13.06.2023
En juin, le prince héritier du Royaume d'Arabie saoudite Mohammed ben Salmane a déclaré qu'il "ne fera plus affaire avec l'administration américaine" et a promis de "sérieuses conséquences économiques pour Washington". C'est ainsi qu'il a réagi à la déclaration du président américain Joe Biden que le royaume serait confronté à des sanctions pour sa décision de réduire sa production de pétrole.
C'est ce qu'a rapporté le Washington Post citant un document confidentiel.

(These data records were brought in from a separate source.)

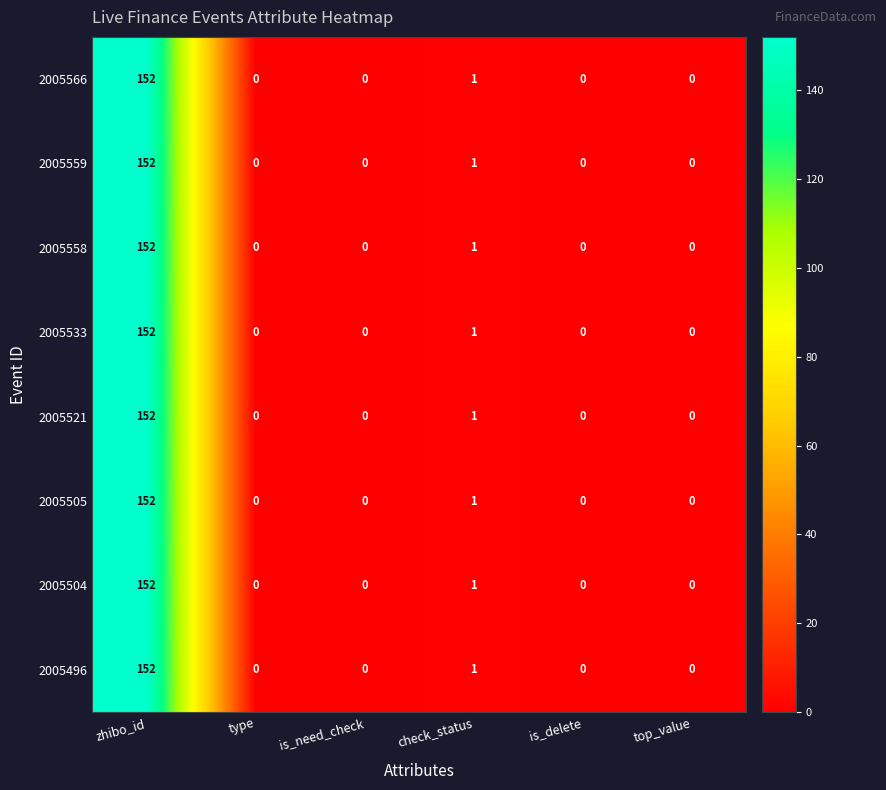

True or false: 2005566 has a value of 0 at is_delete.

True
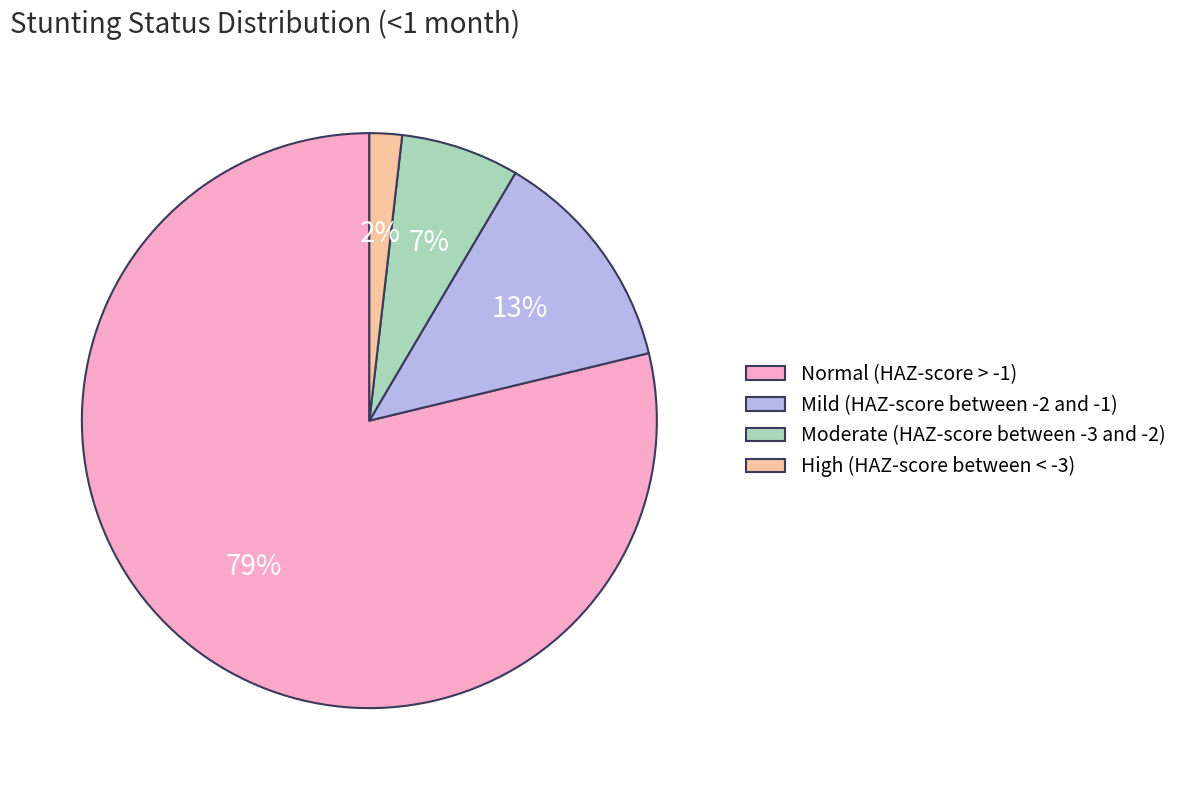

To the nearest percent, what is the difference between the Mild (HAZ-score between -2 and -1) and Moderate (HAZ-score between -3 and -2) slice percentages?

6%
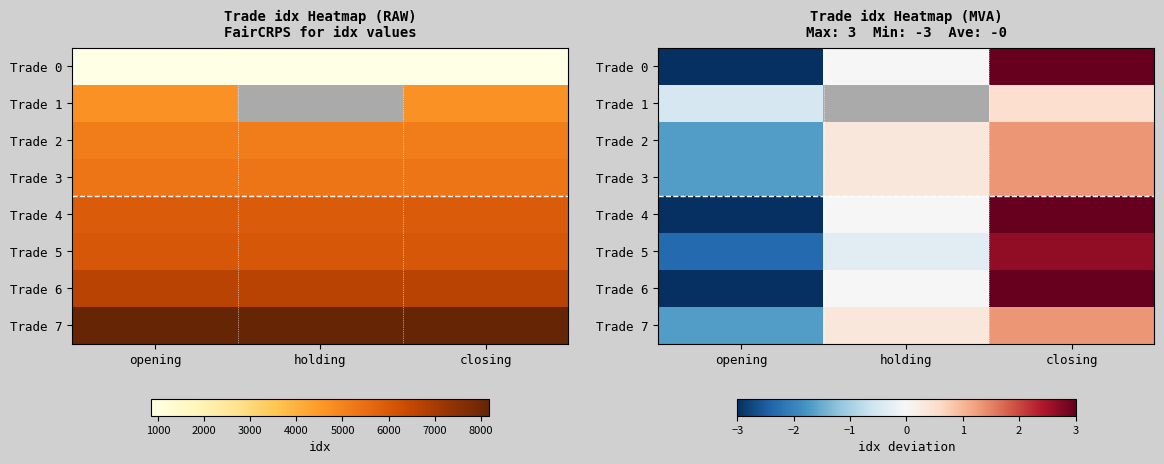

Which category has the lowest value across all series?

opening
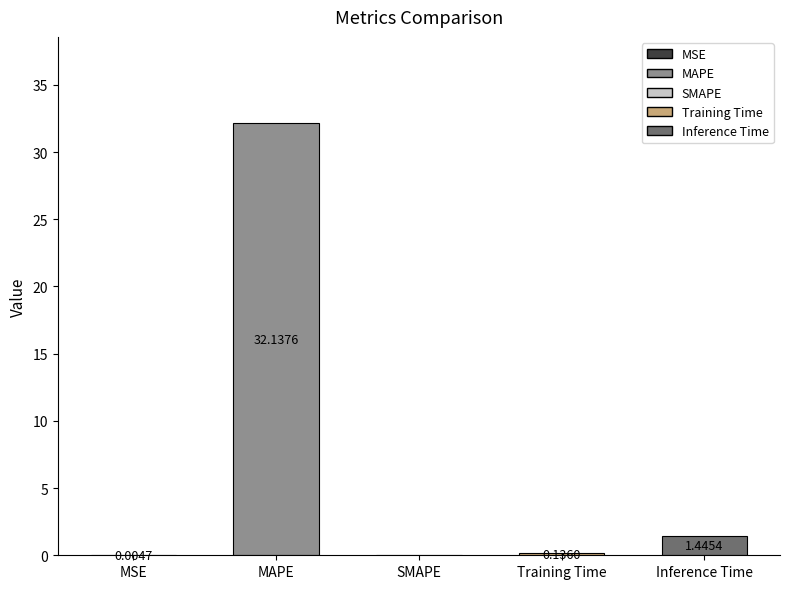

Which label corresponds to the largest value in the chart?

MAPE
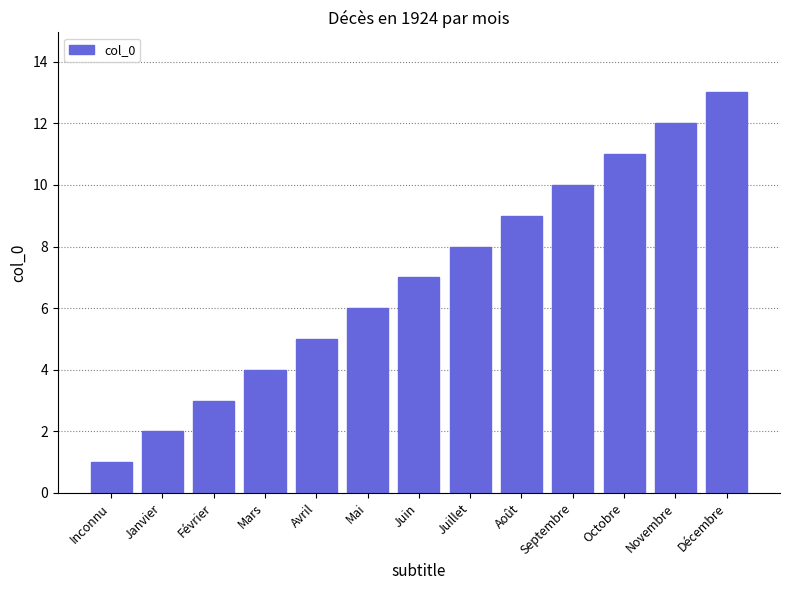

What is the smallest value displayed?

1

Les Américains, à en juger par leur réaction, n'étaient pas préparés aux actions du prince héritier. De plus, l'Arabie saoudite est le pilier du système pétrodollar créé dans les années 1970, qui repose sur la tarification de l'exportation de pétrole brut en dollars américains. Selon les chercheurs, ces dernières années, les relations entre l'Arabie saoudite et les États-Unis oscillent constamment entre froides et à peine chaudes. Cette dépendance pèse clairement sur les Saoudiens, qui ne revendiquent pas un rôle de leader dans la région et ne veulent pas être simplement l'instrument d'une politique étrangère. C'est pourquoi, depuis le début de l'année, Riyad, sans se limiter aux menaces, a commencé à démanteler un système qui ne lui convient plus.

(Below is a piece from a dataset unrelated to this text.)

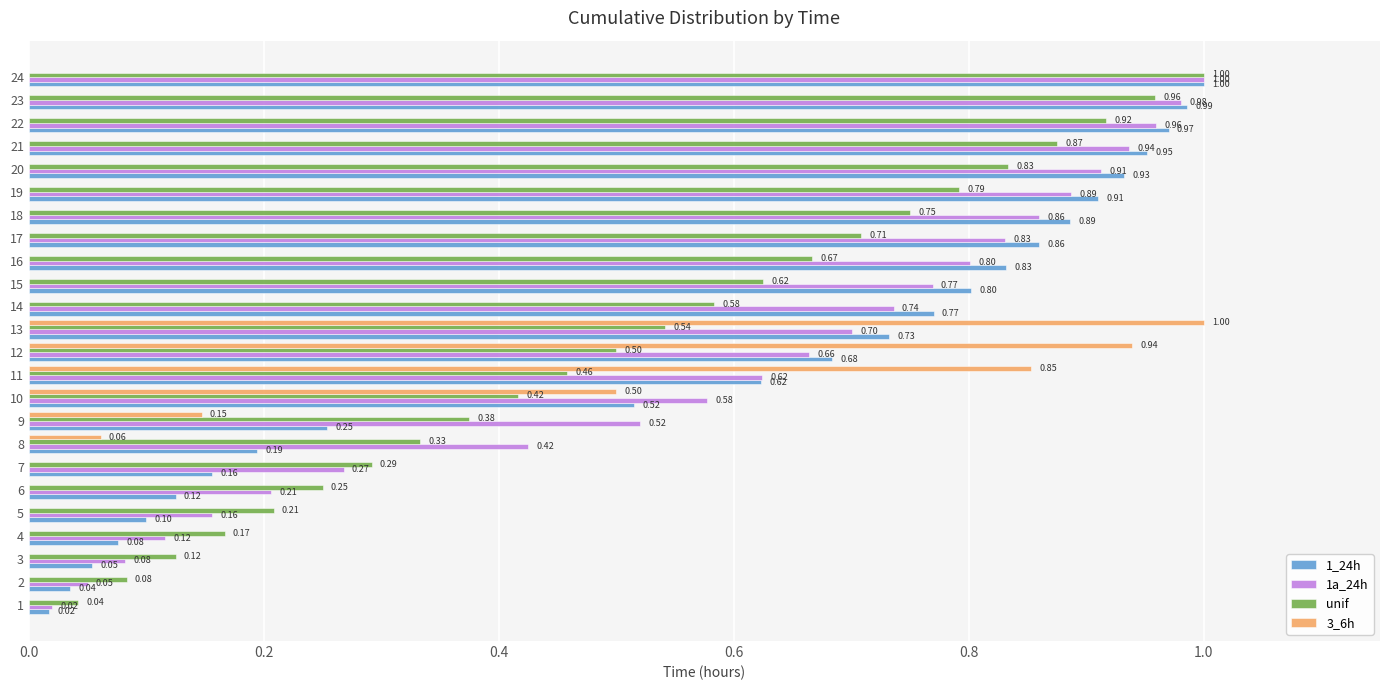

What is the sum of the unif values at 4 and 15?

0.8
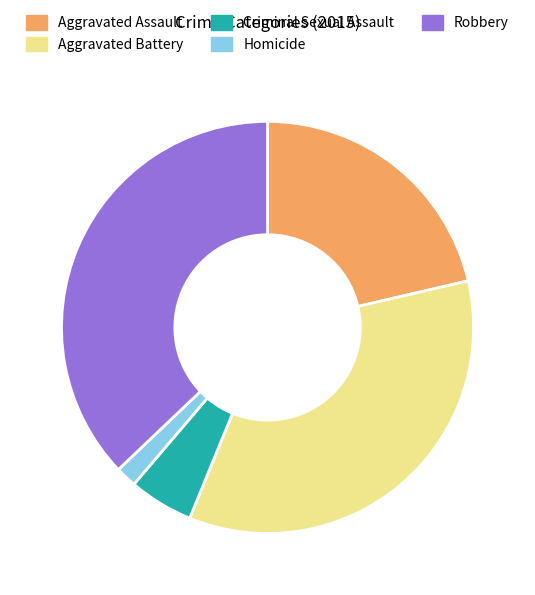

What is the smallest slice in the pie chart?

Homicide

En janvier, le ministre saoudien des Finances a annoncé que le pays était officiellement ouvert aux transactions pétrolières et gazières dans des devises autres que le dollar américain. "Il n'y a aucun problème à discuter de la manière dont nous réalisons nos transactions commerciales, que ce soit en dollars américains, en euros ou en riyals saoudiens", a déclaré Mohammed Al-Jadaan dans une interview à Bloomberg TV à Davos.
Le plus grand exportateur de pétrole au monde, qui soutenait l'attachement de sa monnaie au dollar pendant des décennies, a immédiatement montré son désir de renforcer ses relations avec ses principaux partenaires commerciaux, y compris la Chine. La volonté de Pékin d'acheter du pétrole à l'Arabie saoudite et à d'autres pays du Golfe Persique en yuans conduit à la formation d'un nouvel ordre énergétique mondial, écrit le Financial Times.
En mars, l'Arabie saoudite a signé un accord avec des représentants du continent africain pour acheter du pétrole en shillings kényans au lieu de dollars américains. Presque en même temps, le Wall Street Journal a cité le prince héritier d'Arabie saoudite, qui "a dit à ses associés qu'il ne voulait plus complaire aux États-Unis". Le Financial Times a écrit que l'Arabie saoudite adoptait une "stratégie économique excluant la dépendance à l'égard des États-Unis".
Un événement de grande envergure se produira en septembre lors d'une réunion annuelle des membres des Brics (Brésil, Russie, Inde, Chine, Afrique du Sud). la Russie et ses partenaires de l'alliance annonceront officiellement l'entrée de l'Arabie saoudite dans le groupe. Riyad ne se contente pas de négocier, mais prévoit également de rejoindre la Nouvelle banque de développement des Brics, rapporte le Financial Times. Cela sera un signal que l'ancien ordre mondial par rapport au pétrole a disparu et qu'un nouvel ordre est en train de se former rapidement.
Entre-temps, l'Irak voisin, confronté à un déficit en dollars, est déjà prêt à payer les importations du secteur privé de Chine en yuans. Le deuxième plus grand producteur de l'Opep rejoint les principales économies du Moyen-Orient, comme l'Arabie saoudite, non seulement dans leur désir de payer pour les ressources en monnaies nationales, mais aussi dans des attaques économiques contre les pays occidentaux. Début mai, l'agence Bloomberg a rapporté que l'Arabie saoudite et l'Irak avaient augmenté le prix du pétrole pour les pays de l'Union européenne, faisant du prix du pétrole en juin le plus élevé de l'année.
La position de Mohammed ben Salmane est en réalité très pragmatique. Le statut d'"allié" des États-Unis dans la région pose un problème évident pour l'Arabie saoudite: les ennemis des États-Unis deviennent les ennemis du royaume. Mais pas l'inverse. En fait, Riyad est contraint de payer pour son alliance avec Washington avec des problèmes qui autrement ne seraient pas survenus.
D'un autre côté, une hostilité ouverte envers les Américains ne rapporte pas non plus de dividendes aux Saoudiens et pourrait même causer des problèmes supplémentaires. La solution réside dans un équilibrage des intérêts. C'est pourquoi les autorités saoudiennes proclament une politique étrangère fondamentalement nouvelle, qui vise non pas à refroidir les relations avec les États-Unis, mais à réchauffer les relations avec leurs adversaires, et mettent en œuvre cette politique.